Knowledge

How much can I pay myself from my company?

Director/shareholders of UK limited companies tend to reward themselves will a small salary and a dividend. The recommended system for 2021/22 is set out here.

However, in order to get the calculations absolutely right, you need to know how much profit the company has, and you probably won’t know that until after the year-end accounts have been done. So, partway through a trading year we don’t call these figures “dividends” and we suggest that you take “drawings” in the expectation that a dividend can be declared.

As a rule of thumb, you can calculate your drawings using this method. It ignores some fine detail of accounting, but it will get you through to the year-end.

Set up a separate company bank account for your company to hold its tax reserve. That’s for corporation tax and (if you’re VAT registered it’s also) for VAT. One savings account is enough. I usually name this the “Crown Account”.

When a client pays you, put aside 20% of that fee as a provision for corporation tax. Also, put aside all of the VAT you charged on that invoice. OK, that ignores allowable expenses and things, and it will be a little too much, but it’s better to have too much tax reserve than too little.

What are you left with, net of corporation tax and net of VAT? Maybe knock off something for expenses as well. Then you have some idea of what the company can afford from its “distributable” profits.

Use that notional figure, and that’s the maximum drawings you can take.

At the end of each quarter, when the bookkeeping reports (and the VAT reports) are done, have a look at your balance sheet. It shows you a forecast of the corporation tax (and the VAT), along with the bank balances on that quarter-end date.

In the example above, the tax reserve of £9,000 is £505 more than the total tax forecast of £8,495. This is a good thing.

To the extent that your savings account balance (on the quarter end date) exceeds your creditor’s balance (on the quarter end date), then you have over provided for tax. If you want to, you can take that excess and move it back to the current account to employ the funds usefully in the business. Or if it’s the other way around, please take steps to restore your tax reserve to its rightful level.

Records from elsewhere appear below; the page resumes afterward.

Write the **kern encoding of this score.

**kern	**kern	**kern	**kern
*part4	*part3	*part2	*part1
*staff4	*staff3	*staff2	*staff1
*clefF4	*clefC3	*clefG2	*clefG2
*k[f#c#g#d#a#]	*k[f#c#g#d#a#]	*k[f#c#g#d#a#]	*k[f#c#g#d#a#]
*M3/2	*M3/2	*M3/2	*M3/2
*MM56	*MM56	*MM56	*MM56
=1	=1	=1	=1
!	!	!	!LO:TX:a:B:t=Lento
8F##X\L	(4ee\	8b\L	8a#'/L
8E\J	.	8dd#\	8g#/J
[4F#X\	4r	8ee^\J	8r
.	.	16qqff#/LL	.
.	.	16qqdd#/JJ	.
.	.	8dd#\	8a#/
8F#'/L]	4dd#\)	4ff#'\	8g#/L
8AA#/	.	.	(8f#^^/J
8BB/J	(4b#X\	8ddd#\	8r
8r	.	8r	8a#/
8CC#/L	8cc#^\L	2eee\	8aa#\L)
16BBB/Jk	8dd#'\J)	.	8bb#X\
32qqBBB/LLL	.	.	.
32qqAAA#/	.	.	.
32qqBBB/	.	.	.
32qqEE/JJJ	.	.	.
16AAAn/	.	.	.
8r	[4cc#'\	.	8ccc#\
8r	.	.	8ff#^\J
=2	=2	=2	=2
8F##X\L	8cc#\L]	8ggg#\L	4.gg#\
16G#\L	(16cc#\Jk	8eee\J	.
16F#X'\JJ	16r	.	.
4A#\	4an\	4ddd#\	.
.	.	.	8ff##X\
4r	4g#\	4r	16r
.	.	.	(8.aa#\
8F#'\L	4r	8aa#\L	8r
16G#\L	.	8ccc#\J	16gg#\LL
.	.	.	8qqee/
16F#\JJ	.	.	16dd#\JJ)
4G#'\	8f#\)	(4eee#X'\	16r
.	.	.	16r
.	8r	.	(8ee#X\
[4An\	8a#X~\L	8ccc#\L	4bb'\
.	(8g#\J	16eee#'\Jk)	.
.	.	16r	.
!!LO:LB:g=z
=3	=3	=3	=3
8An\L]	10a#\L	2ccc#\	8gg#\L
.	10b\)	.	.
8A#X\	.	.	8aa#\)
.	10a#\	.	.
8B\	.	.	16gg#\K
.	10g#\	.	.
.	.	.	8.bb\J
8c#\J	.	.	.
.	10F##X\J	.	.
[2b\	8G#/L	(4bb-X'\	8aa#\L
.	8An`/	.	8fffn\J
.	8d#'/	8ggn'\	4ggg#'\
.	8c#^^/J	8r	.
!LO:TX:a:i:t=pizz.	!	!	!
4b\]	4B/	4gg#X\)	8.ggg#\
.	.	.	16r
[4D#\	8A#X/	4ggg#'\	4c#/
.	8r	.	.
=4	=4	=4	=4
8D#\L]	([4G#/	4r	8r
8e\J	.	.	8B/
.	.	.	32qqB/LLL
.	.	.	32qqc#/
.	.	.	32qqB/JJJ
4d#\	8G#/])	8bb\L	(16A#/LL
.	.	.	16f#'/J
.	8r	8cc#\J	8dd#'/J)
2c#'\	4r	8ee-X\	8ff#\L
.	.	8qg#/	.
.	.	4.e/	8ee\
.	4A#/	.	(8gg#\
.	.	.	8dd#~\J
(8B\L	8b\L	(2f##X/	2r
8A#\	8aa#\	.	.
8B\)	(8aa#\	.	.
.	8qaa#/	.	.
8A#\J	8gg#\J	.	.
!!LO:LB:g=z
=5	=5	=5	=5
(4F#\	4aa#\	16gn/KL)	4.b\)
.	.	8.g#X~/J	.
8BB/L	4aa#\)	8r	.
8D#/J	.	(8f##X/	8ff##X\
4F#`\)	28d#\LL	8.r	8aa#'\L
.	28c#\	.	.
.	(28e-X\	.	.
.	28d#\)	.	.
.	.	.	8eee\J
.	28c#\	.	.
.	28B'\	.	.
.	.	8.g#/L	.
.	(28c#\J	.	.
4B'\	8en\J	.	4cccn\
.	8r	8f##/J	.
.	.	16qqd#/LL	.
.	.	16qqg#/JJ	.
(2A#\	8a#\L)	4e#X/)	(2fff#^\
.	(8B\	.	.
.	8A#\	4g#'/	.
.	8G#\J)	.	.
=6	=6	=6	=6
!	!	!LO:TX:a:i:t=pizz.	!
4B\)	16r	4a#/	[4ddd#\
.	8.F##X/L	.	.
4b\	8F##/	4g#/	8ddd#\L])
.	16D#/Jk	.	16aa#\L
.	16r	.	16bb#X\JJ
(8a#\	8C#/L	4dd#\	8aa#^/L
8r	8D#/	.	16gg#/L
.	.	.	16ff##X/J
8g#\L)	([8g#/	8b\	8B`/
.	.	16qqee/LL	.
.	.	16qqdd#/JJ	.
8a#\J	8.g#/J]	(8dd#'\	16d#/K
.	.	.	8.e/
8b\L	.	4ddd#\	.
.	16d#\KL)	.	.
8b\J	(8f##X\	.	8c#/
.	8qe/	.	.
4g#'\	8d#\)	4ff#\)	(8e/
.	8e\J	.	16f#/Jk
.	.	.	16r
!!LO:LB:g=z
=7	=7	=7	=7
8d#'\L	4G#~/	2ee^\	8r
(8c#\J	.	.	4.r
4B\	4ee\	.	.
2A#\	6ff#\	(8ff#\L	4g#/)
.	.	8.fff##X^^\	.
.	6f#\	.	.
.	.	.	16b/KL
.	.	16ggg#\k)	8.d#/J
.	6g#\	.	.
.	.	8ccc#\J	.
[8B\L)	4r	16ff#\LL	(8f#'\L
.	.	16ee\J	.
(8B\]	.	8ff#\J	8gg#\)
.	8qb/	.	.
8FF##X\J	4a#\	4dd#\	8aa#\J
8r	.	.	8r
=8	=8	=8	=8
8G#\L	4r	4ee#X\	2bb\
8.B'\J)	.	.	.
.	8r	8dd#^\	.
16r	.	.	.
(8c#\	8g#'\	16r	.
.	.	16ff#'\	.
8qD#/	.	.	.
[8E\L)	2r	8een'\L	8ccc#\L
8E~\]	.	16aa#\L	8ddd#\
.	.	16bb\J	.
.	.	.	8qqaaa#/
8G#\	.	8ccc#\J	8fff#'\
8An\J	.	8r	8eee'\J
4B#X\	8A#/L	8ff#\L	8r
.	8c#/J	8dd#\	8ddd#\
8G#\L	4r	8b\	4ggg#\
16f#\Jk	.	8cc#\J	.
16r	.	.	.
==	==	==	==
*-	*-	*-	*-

Over time, you might want to adjust that 20% rule down to 19% or 18%. It will take several quarters before you get a feel for what is the right percentage in the case of your own company, and it will depend on having like for like activity each quarter. You’ll know when you hit the right percentage when, every quarter, the excess/deficit on the savings account is consistently small enough to make little difference.

The balance sheet may also show you what the maximum available amount of “distributable” profit is (as long as your name does not already appear under creditors). Assuming that a director’s name does not feature on the balance sheet, then the example above shows that £1,554 is available. That’s just above the bottom line “total funds” figure, and it’s what the company is worth once you ignore the “share capital” line.

Do not draw out more than the company can afford. If you do, then HMRC will seek retribution and will seek penal levels of tax.